Rewrite all the records with every "phylum" changed to "division" and everything else left as it is. Leave the pictures out.

── GIVEN RECORDS ──

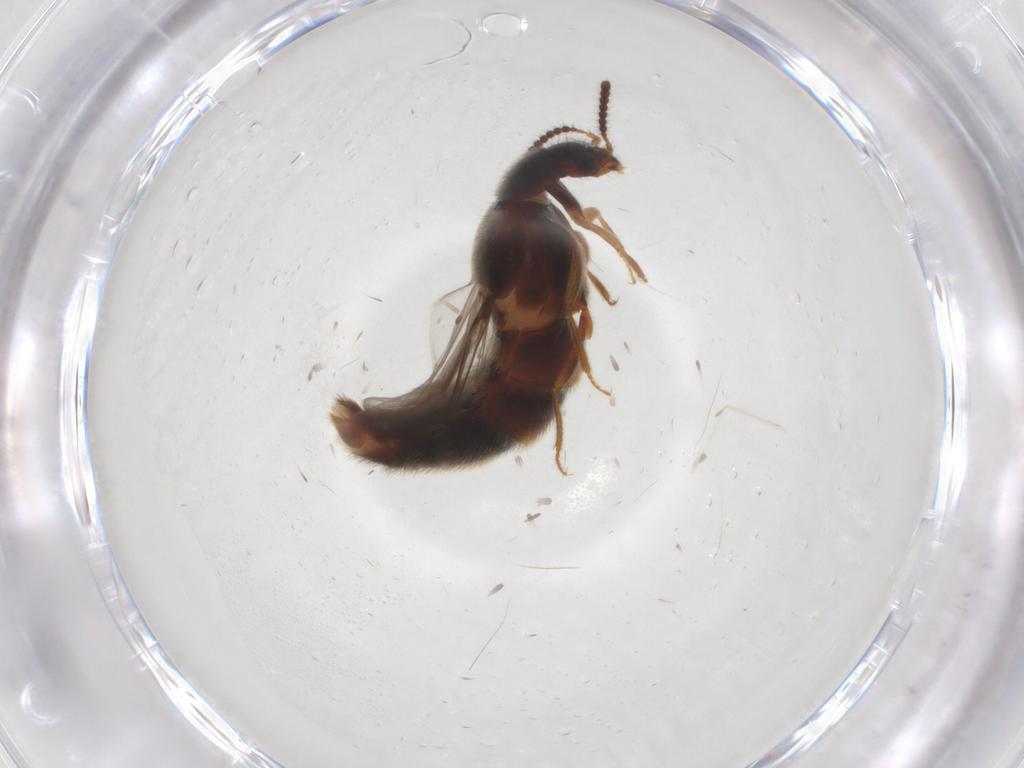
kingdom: Animalia
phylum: Arthropoda
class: Insecta
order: Coleoptera
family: Staphylinidae
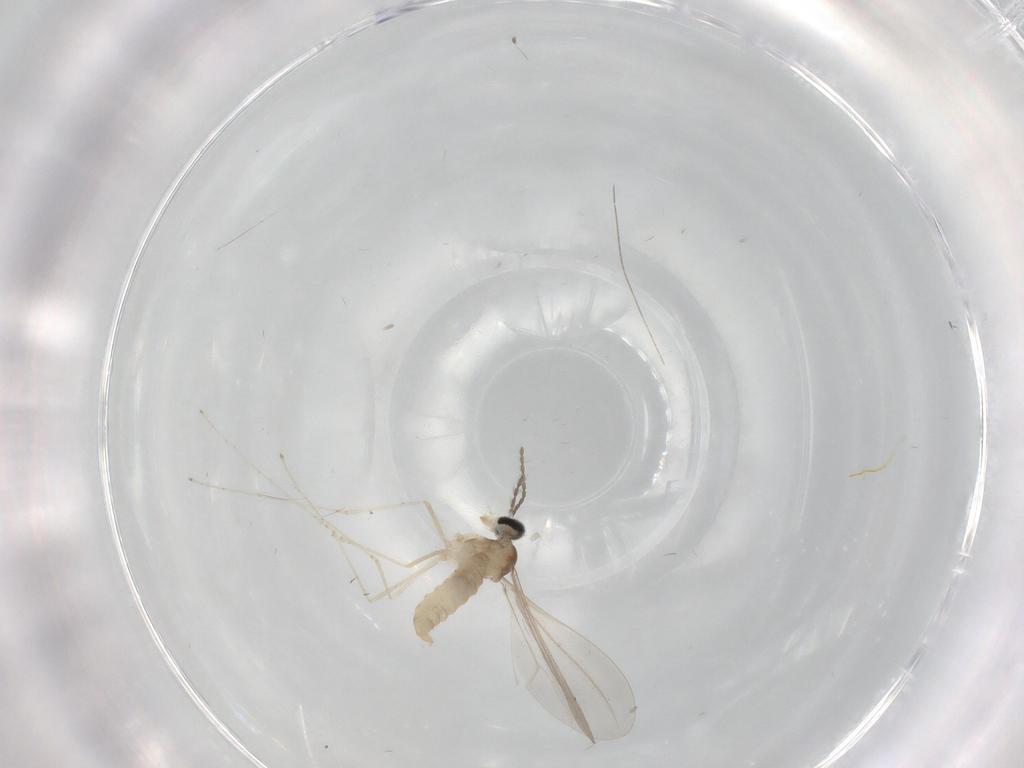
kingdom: Animalia
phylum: Arthropoda
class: Insecta
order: Diptera
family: Cecidomyiidae
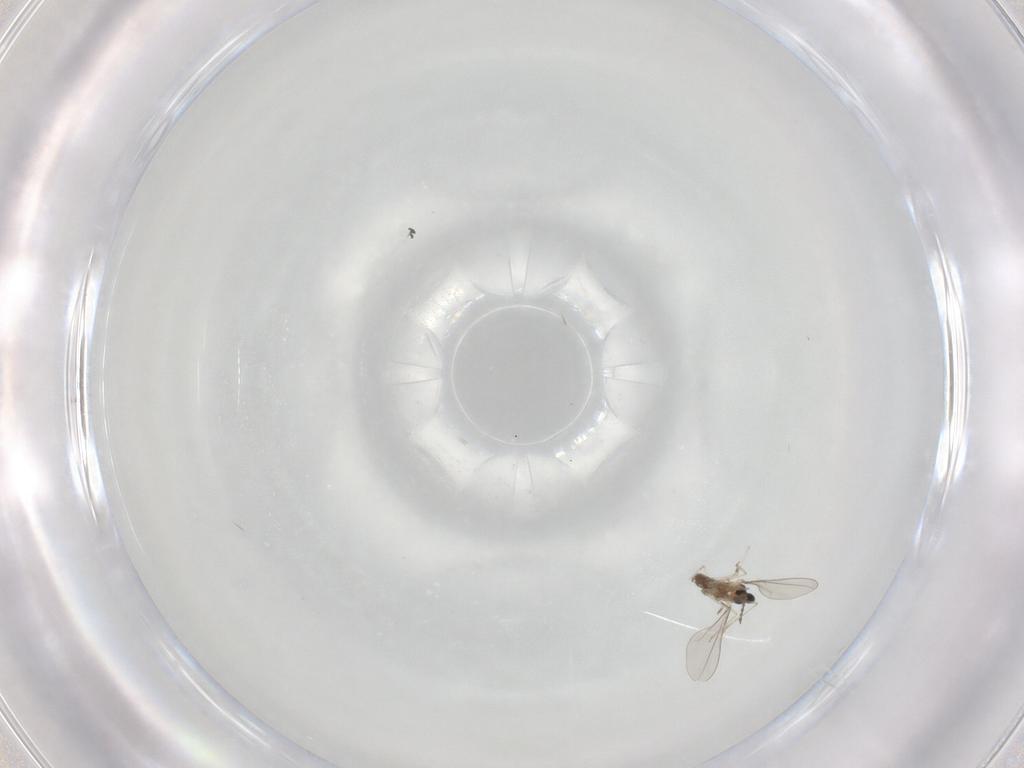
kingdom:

───

RIGHT ANSWER >>
kingdom: Animalia
division: Arthropoda
class: Insecta
order: Coleoptera
family: Staphylinidae
kingdom: Animalia
division: Arthropoda
class: Insecta
order: Diptera
family: Cecidomyiidae
kingdom:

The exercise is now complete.